**HOW TO COMPLETE THIS TASK:** Pick out every line in the material below that contains the string "коттеджей", copying each one in full. Case counts.

Start of RECORDS SUPPLIED

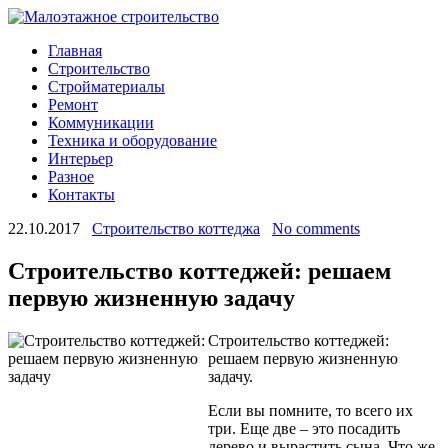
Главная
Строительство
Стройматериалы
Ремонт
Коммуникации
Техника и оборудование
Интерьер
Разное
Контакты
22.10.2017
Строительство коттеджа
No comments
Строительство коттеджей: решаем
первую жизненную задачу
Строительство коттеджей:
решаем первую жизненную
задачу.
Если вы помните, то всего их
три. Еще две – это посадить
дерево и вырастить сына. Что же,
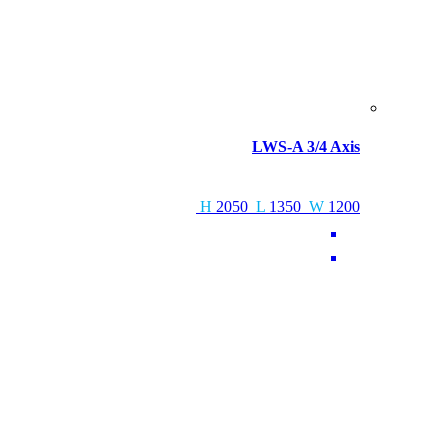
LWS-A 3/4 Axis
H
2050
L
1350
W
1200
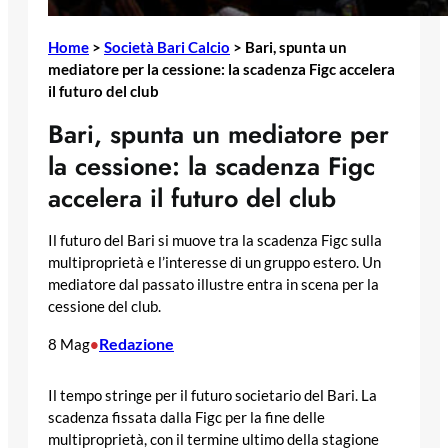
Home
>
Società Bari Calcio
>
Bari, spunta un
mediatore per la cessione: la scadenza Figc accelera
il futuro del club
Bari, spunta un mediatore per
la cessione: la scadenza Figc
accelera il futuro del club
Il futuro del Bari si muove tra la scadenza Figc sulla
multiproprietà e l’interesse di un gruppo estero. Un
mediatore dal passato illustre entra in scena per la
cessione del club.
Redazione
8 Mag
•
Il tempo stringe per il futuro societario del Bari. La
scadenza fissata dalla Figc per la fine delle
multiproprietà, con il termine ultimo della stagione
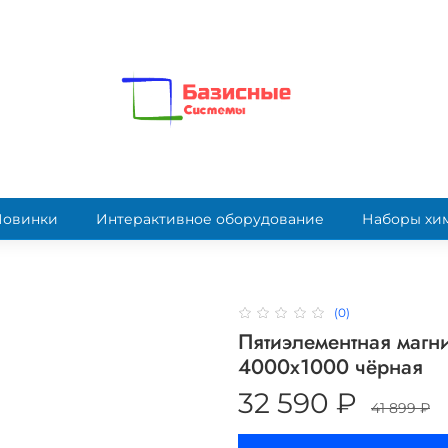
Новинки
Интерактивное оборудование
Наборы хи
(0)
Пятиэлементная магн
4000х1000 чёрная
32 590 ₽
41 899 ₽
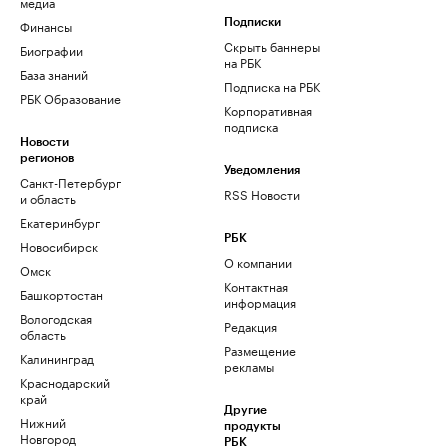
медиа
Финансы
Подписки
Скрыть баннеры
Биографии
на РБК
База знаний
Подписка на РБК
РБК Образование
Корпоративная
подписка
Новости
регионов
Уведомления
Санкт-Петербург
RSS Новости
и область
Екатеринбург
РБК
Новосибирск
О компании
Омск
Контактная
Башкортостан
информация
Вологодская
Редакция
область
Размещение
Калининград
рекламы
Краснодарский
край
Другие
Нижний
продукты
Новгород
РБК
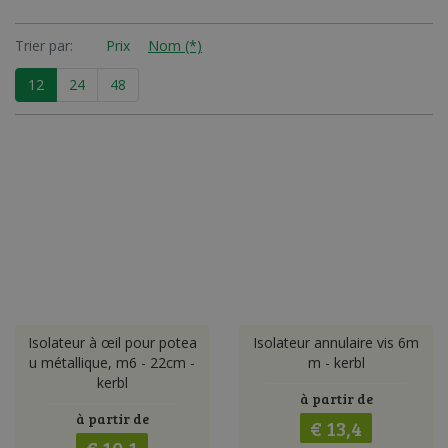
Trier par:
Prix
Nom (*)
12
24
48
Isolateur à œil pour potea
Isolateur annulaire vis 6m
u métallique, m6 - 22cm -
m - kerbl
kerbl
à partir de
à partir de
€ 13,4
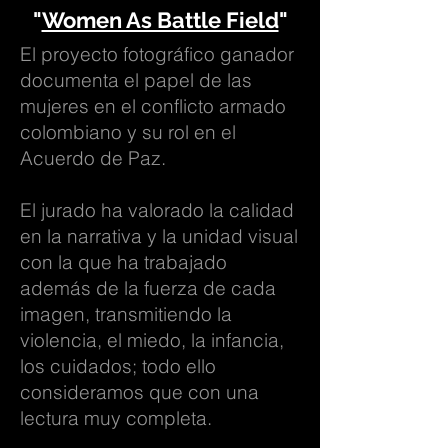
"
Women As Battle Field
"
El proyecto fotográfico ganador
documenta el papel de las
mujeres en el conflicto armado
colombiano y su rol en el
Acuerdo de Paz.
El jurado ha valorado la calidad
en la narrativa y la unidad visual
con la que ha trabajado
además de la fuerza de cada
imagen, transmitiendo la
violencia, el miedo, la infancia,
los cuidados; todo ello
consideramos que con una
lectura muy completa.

End of RECORDS SUPPLIED

**SOLUTION TO THIS EXERCISE:**
Строительство коттеджей: решаем
Строительство коттеджей:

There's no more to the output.